Re: Non-standard evaluation
- To: mathgroup at smc.vnet.net
- Subject: [mg22081] Re: [mg22078] Non-standard evaluation
- From: Andrzej Kozlowski <andrzej at platon.c.u-tokyo.ac.jp>
- Date: Sun, 13 Feb 2000 01:13:58 -0500 (EST)
- Sender: owner-wri-mathgroup at wolfram.com
on 00.2.12 6:04 PM, Stig Sandnes at stigsa at math.uio.no wrote:
> I got the following output using my student-version
> of Mathematica:
>
> ----
> In[1]:=SetAttributes[j,HoldAll]
>
> In[2]:=j[1,Unevaluated[2],3,4,5]
> Out[2]=j[1,Unevaluated[2],3,4,5]
>
> In[3]:=j[1,Unevaluated[2],3,Sequence[4,5]]
> Out[3]=j[1,2,3,4,5]
>
> In[4]:=$Version
> Out[4]="Microsoft Windows 3.0 (April 25, 1997)"
> ----
>
> Can anybody reproduce this with Mathematica version 4?
> I don't understand why the Unevaluated-wrapper isn't
> stripped in the first case too. Maybe not an important
> problem, but it looks like a bug too me...
I don't think there is anything wrong here (and by the way, this behaviour
is the same in Mathematica 4.0). The HoldAll attribute has nothing to do with what
happens, and you will get the same behaviour without it. Unevaluated is
normally not stripped by "inert functions" which "do not do anything". In
fact it is the behaviour caused by the presence of Sequence that is a
little bit strange, but than Sequence is a magic function!

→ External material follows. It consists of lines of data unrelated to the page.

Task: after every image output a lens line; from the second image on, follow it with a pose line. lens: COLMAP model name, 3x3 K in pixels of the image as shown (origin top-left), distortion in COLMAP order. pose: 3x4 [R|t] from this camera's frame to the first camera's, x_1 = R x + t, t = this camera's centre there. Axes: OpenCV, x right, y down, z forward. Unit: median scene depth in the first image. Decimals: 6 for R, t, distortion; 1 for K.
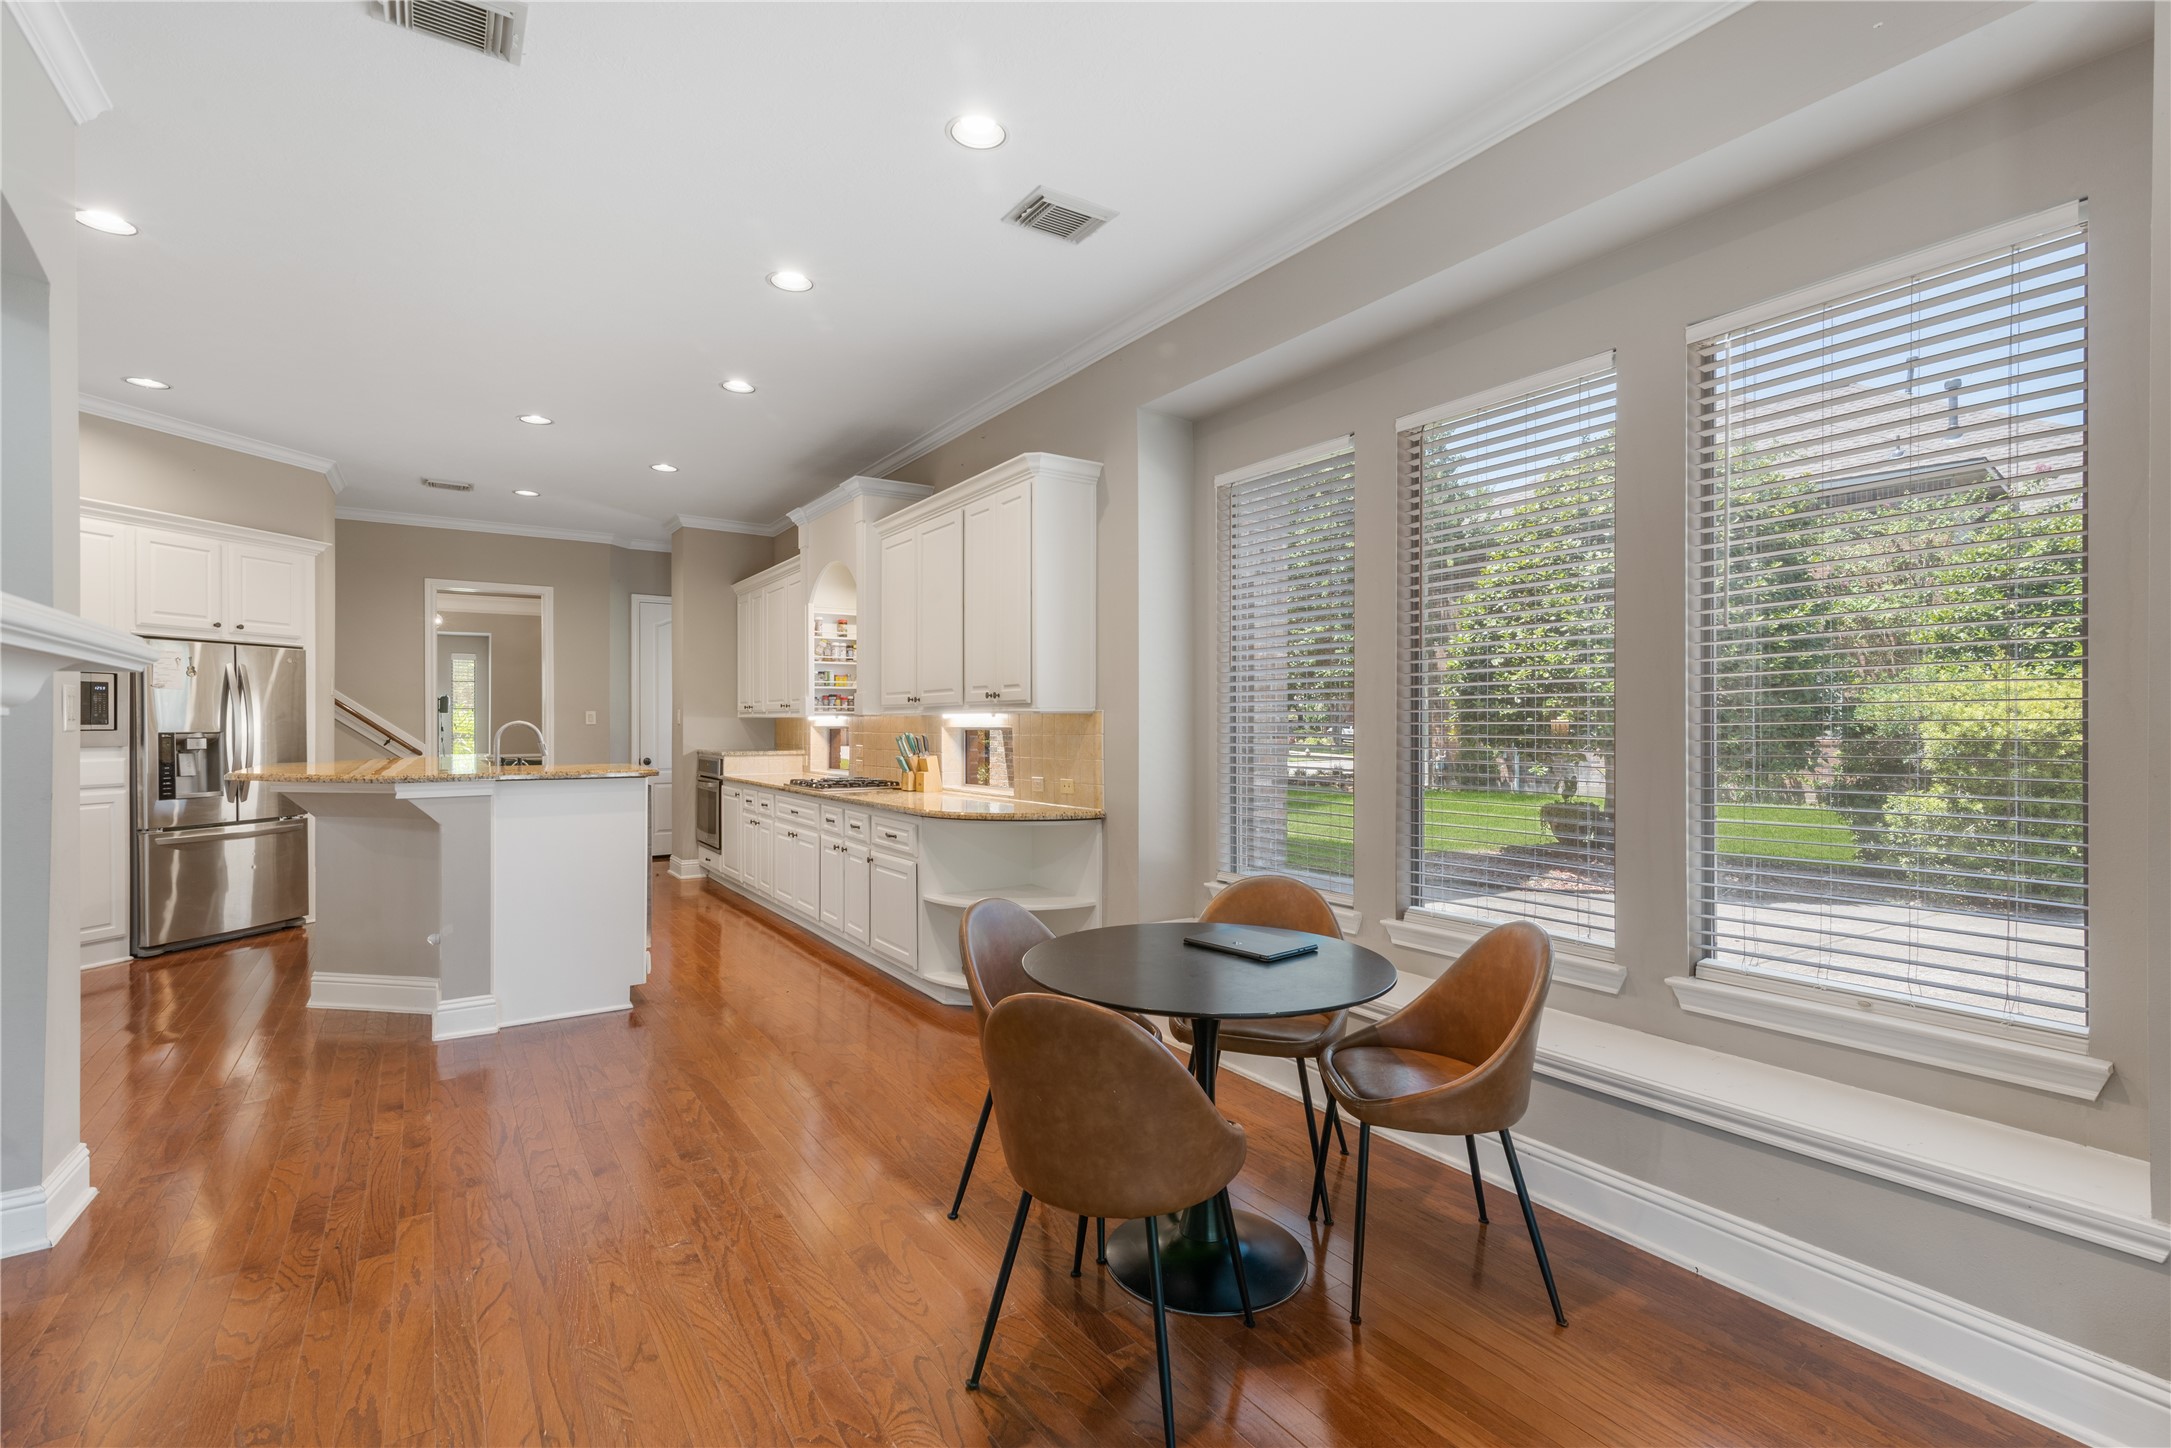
lens RADIAL K [[979.4, 0, 1088.1], [0, 979.4, 723.9], [0, 0, 1]] dist [0.020135, -0.002838]
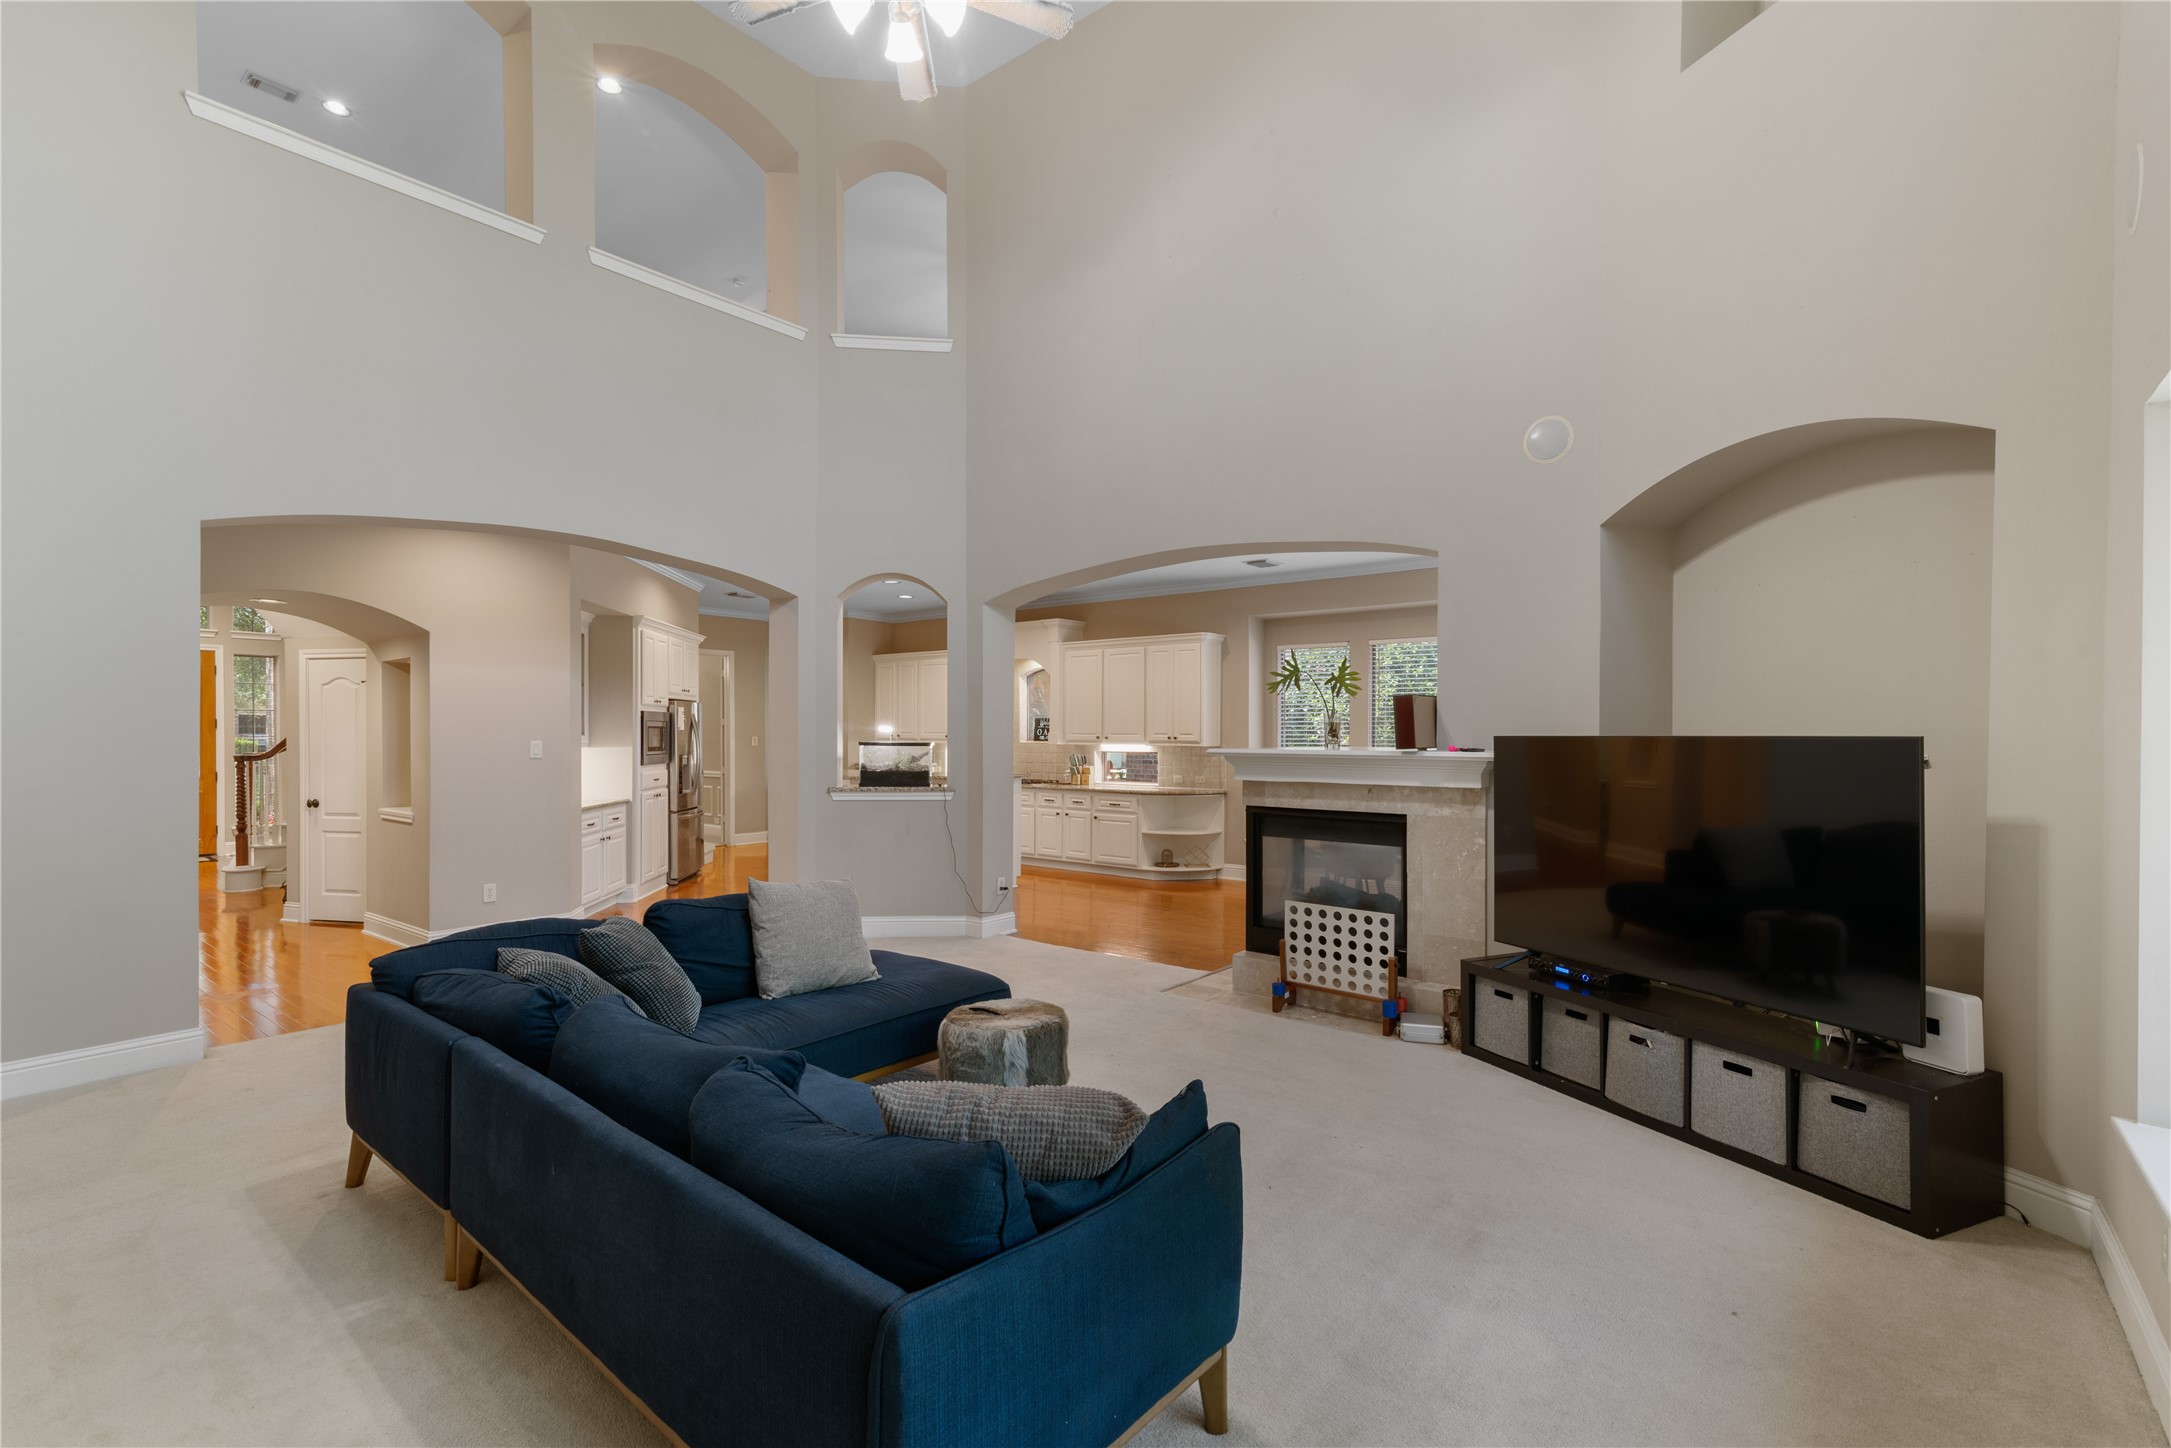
lens RADIAL K [[979.4, 0, 1094.9], [0, 979.4, 736.8], [0, 0, 1]] dist [0.020135, -0.002838]
pose [[0.952653, 0.003398, 0.304041, -0.642963], [-0.003867, 0.999992, 0.000942, -0.023137], [-0.304035, -0.002073, 0.952659, -0.711332]]
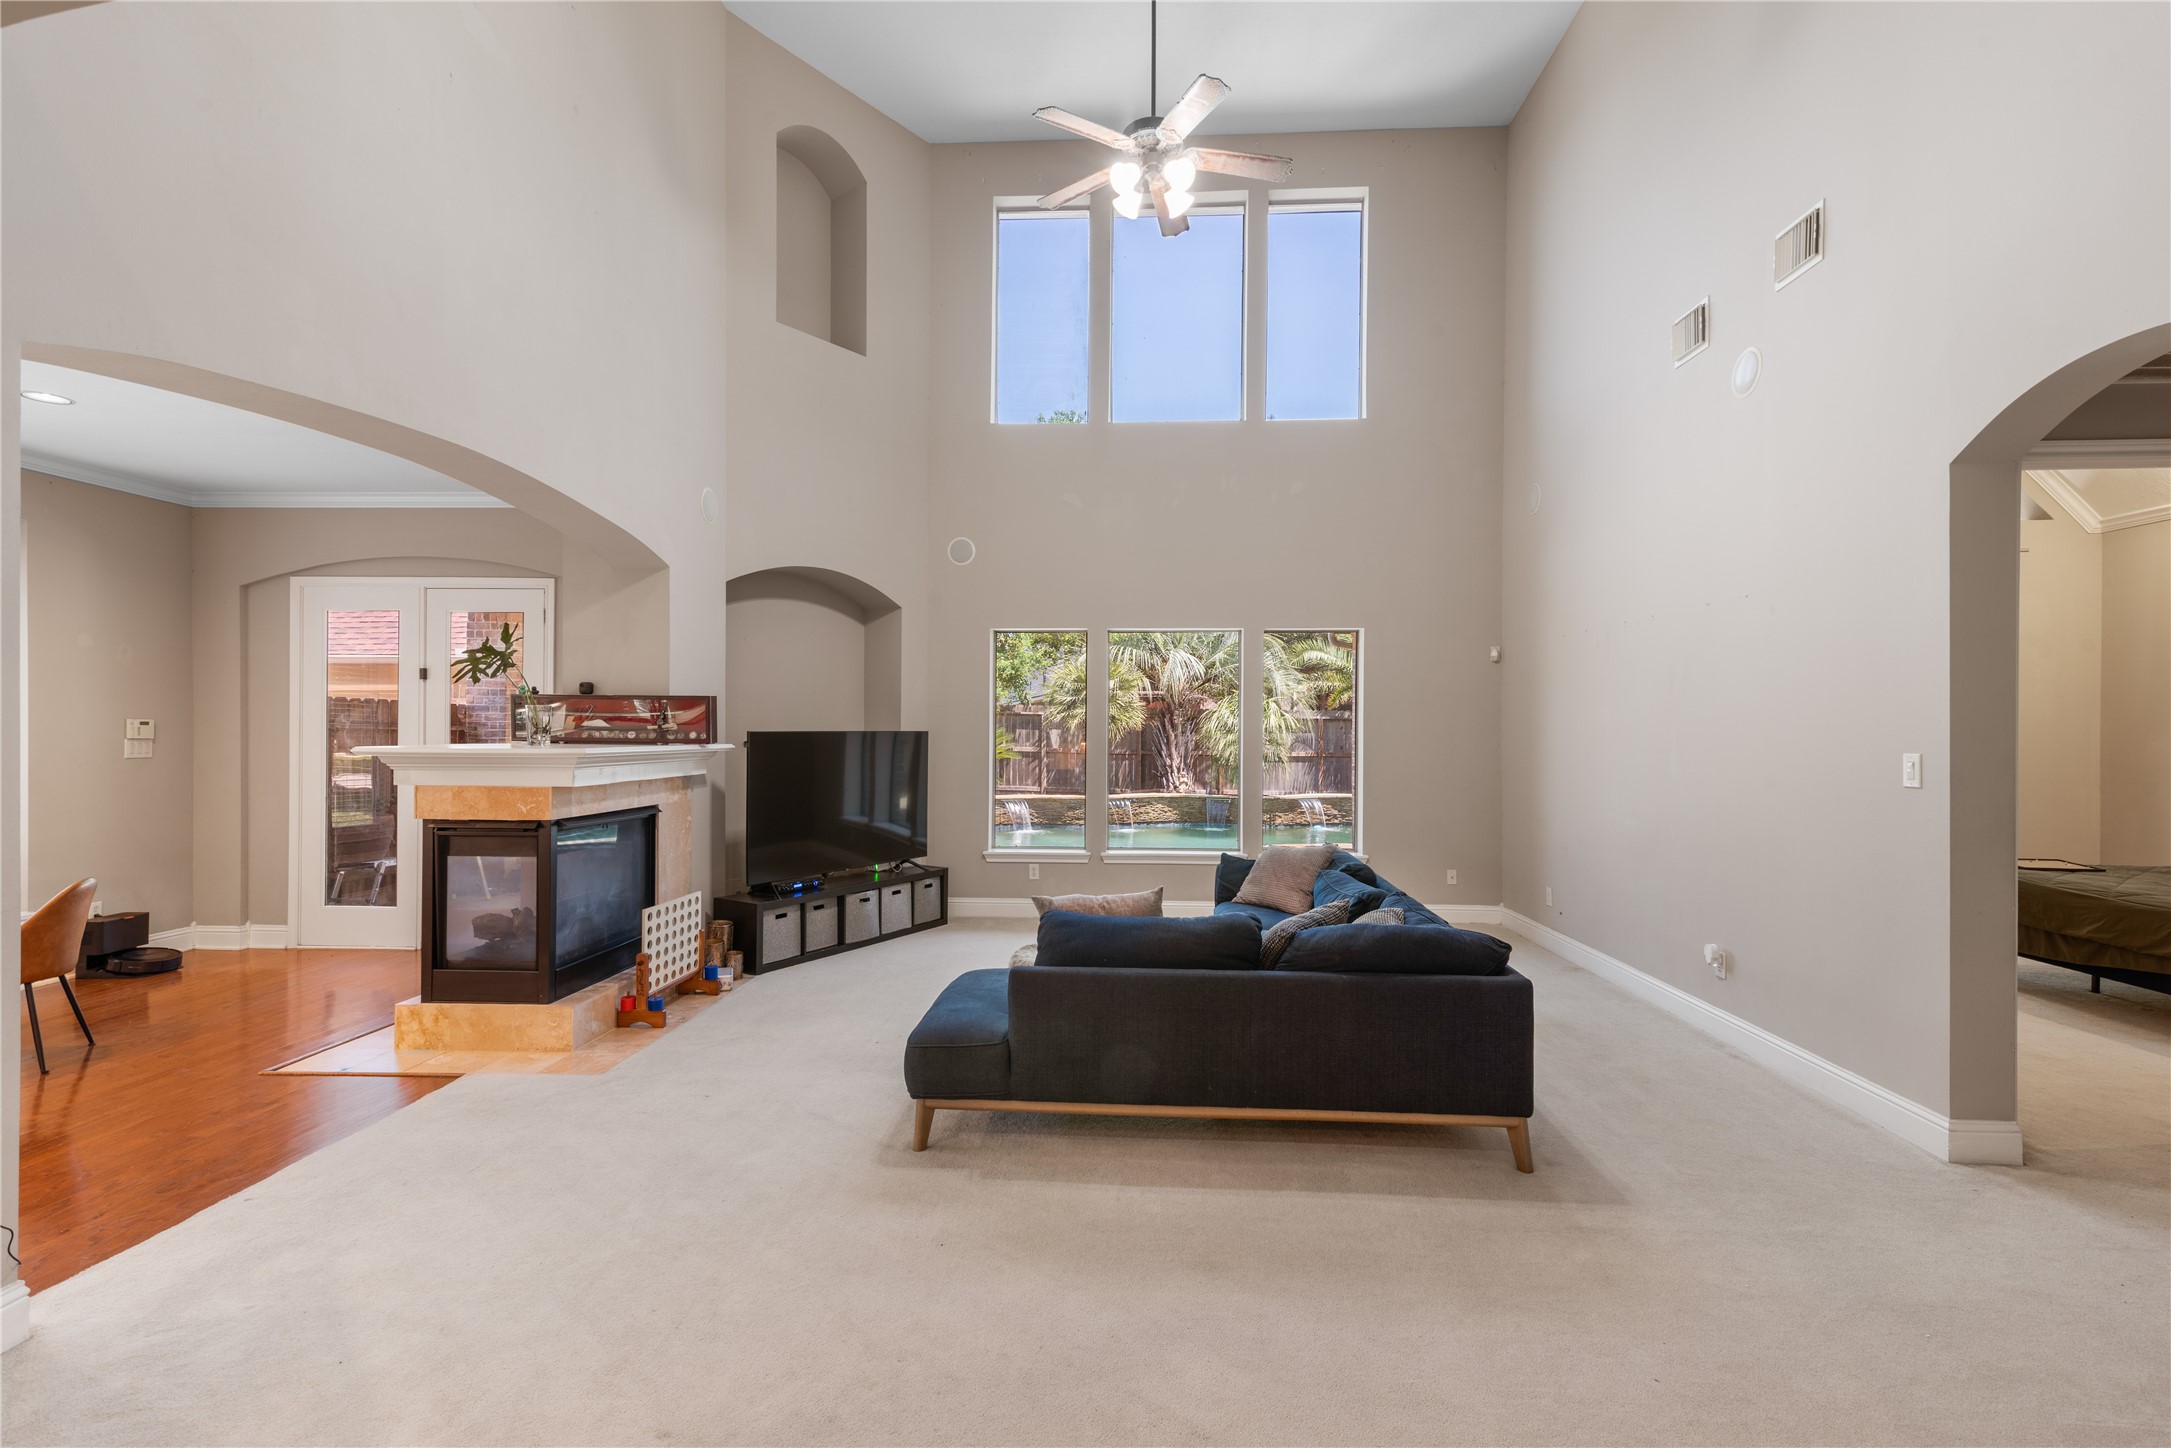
lens RADIAL K [[979.4, 0, 1090.4], [0, 979.4, 731.2], [0, 0, 1]] dist [0.020135, -0.002838]
pose [[-0.800661, -0.001710, 0.599115, -0.967283], [-0.001193, 0.999998, 0.001260, -0.025728], [-0.599116, 0.000294, -0.800662, 0.404373]]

An "inert" function need not be a function without any definiton, as in your
case above. To see what I mean let's consider an extremely common function,
which also "does nothing".
In[1]:=
List[2, Unevaluated[3], 4, 5]
Out[1]=
{2, Unevaluated[3], 4, 5}
As you see Unevaluated does not get stripped. But now if you insert a
Sequence inside:
In[2]:=
List[2, Unevaluated[3], Sequence[4, 5]]
Out[2]=
{2, 3, 4, 5}
It was the presence of Sequence and its "flattening out" that caused to the
stripping of Unevaluated. You can see that also in your example. The HoldAll
attribute has nothing at all to do with this pehnomenon, but we shall give f
the SequenceHold attribute (or HoldAllComplete if you prefer):
In[6]:=
ClearAll[f]
In[7]:=
SetAttributes[f, SequenceHold]
In[8]:=
f[2, Unevaluated[3], Sequence[4, 5]]
Out[8]=
f[2, Unevaluated[3], Sequence[4, 5]]
Unevaluated is not stripped. But now clear the SequenceHold attribute:
In[9]:=
ClearAttributes[f, SequenceHold]
In[9]:=
f[2, Unevaluated[3], Sequence[4, 5]]
Out[9]=
f[2, 3, 4, 5]